(WHAT THIS TASK INVOLVES): Of the entries below, return exactly those lines that fall between the one containing "Chang Tang. |" and the one containing "Greentours Natural History", the two end lines included.

(SUPPLIED ENTRIES):
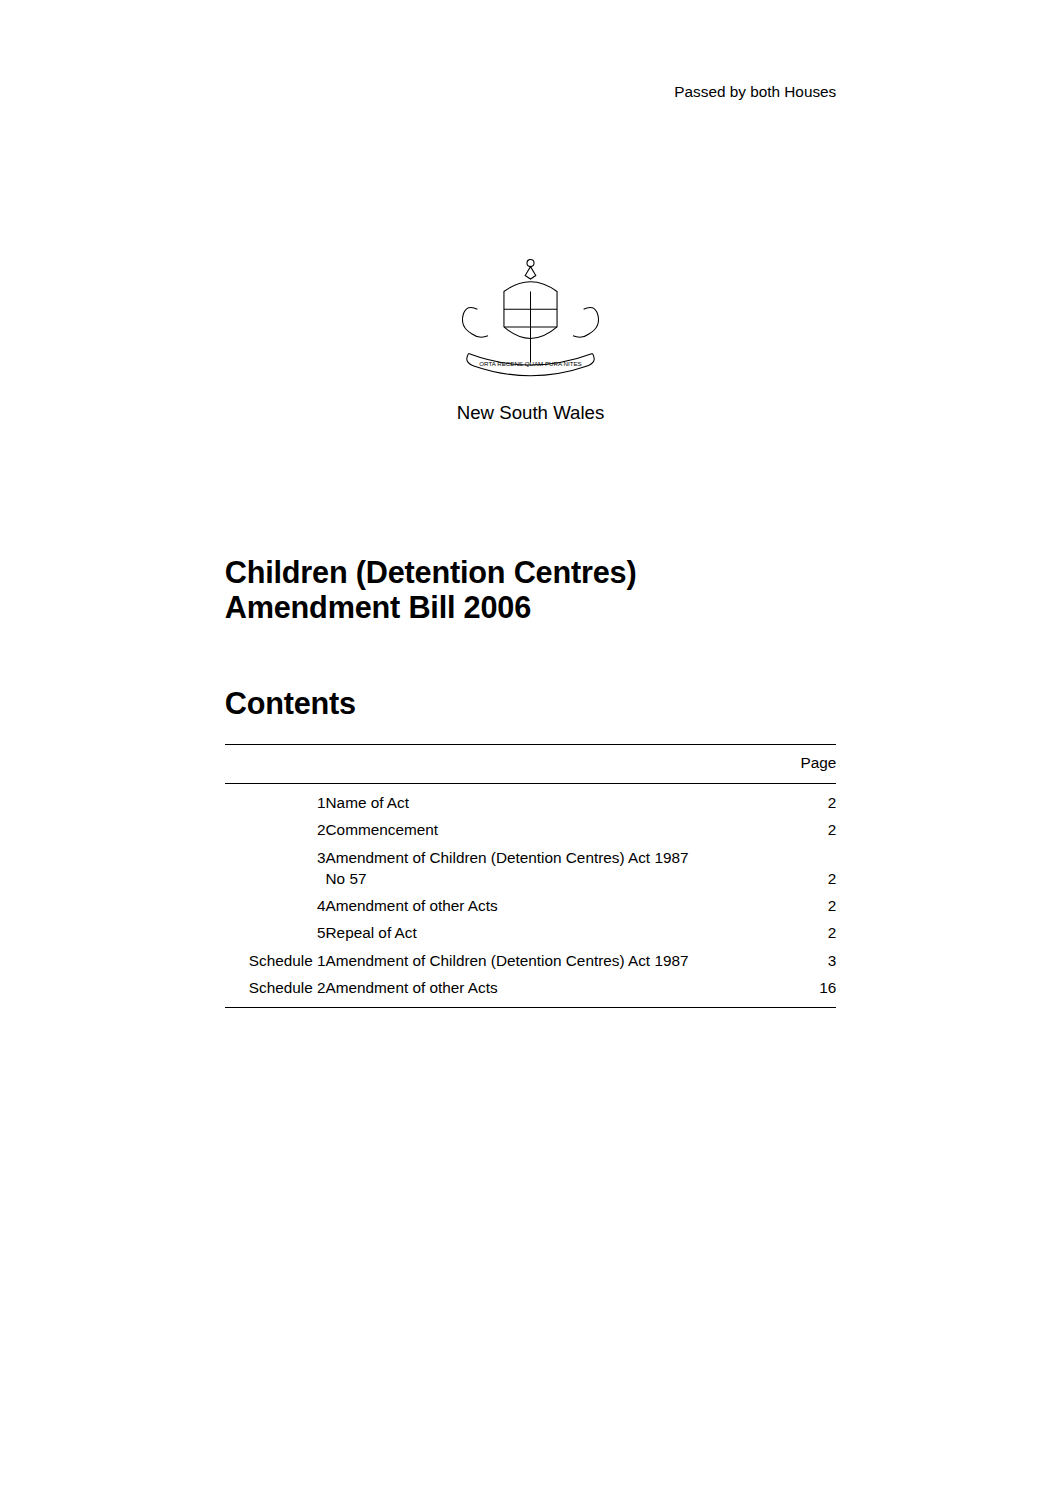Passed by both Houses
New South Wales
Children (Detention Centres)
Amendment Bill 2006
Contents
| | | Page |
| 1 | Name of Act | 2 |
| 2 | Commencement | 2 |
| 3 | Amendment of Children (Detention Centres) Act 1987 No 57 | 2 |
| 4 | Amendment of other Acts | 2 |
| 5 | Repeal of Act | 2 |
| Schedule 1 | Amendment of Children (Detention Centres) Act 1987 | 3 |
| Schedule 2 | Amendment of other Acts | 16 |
...
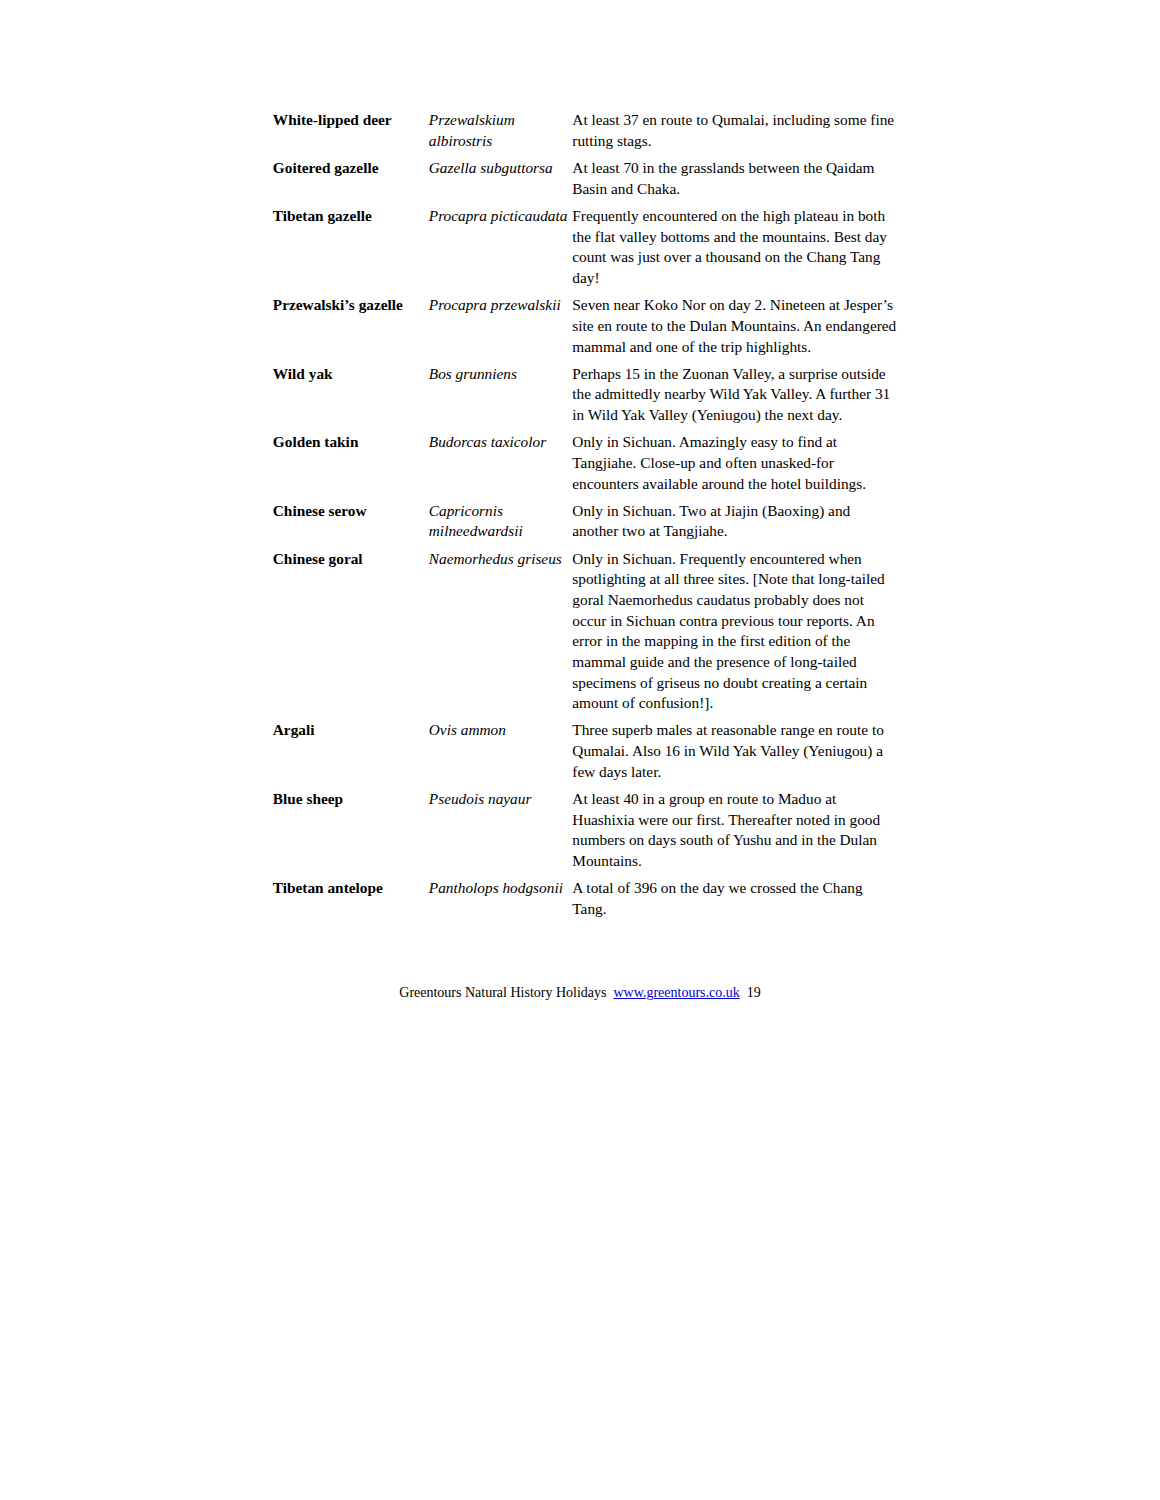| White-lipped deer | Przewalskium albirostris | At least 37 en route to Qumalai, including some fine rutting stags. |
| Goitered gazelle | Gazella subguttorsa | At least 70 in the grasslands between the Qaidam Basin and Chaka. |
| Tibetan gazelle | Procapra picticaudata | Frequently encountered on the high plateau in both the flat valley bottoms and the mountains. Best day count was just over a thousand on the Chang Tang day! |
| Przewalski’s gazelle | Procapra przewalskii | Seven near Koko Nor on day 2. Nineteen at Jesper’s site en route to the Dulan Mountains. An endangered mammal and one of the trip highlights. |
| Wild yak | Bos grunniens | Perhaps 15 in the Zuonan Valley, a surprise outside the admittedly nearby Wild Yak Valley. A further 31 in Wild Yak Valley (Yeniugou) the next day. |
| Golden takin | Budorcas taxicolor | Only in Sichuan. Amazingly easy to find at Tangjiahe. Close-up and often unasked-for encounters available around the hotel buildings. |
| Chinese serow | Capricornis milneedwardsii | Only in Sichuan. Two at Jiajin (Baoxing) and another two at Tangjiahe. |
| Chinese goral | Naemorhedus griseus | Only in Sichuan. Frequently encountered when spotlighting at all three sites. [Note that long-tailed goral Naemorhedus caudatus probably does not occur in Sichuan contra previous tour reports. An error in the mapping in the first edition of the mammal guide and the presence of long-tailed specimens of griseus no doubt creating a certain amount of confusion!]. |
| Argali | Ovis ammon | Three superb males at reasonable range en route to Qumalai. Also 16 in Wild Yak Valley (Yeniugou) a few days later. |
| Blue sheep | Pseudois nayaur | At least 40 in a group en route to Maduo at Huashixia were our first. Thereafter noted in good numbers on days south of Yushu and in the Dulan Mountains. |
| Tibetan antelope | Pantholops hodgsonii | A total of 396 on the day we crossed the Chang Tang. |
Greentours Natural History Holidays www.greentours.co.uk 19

(EXPECTED ANSWER):
| Tibetan antelope | Pantholops hodgsonii | A total of 396 on the day we crossed the Chang Tang. |
Greentours Natural History Holidays www.greentours.co.uk 19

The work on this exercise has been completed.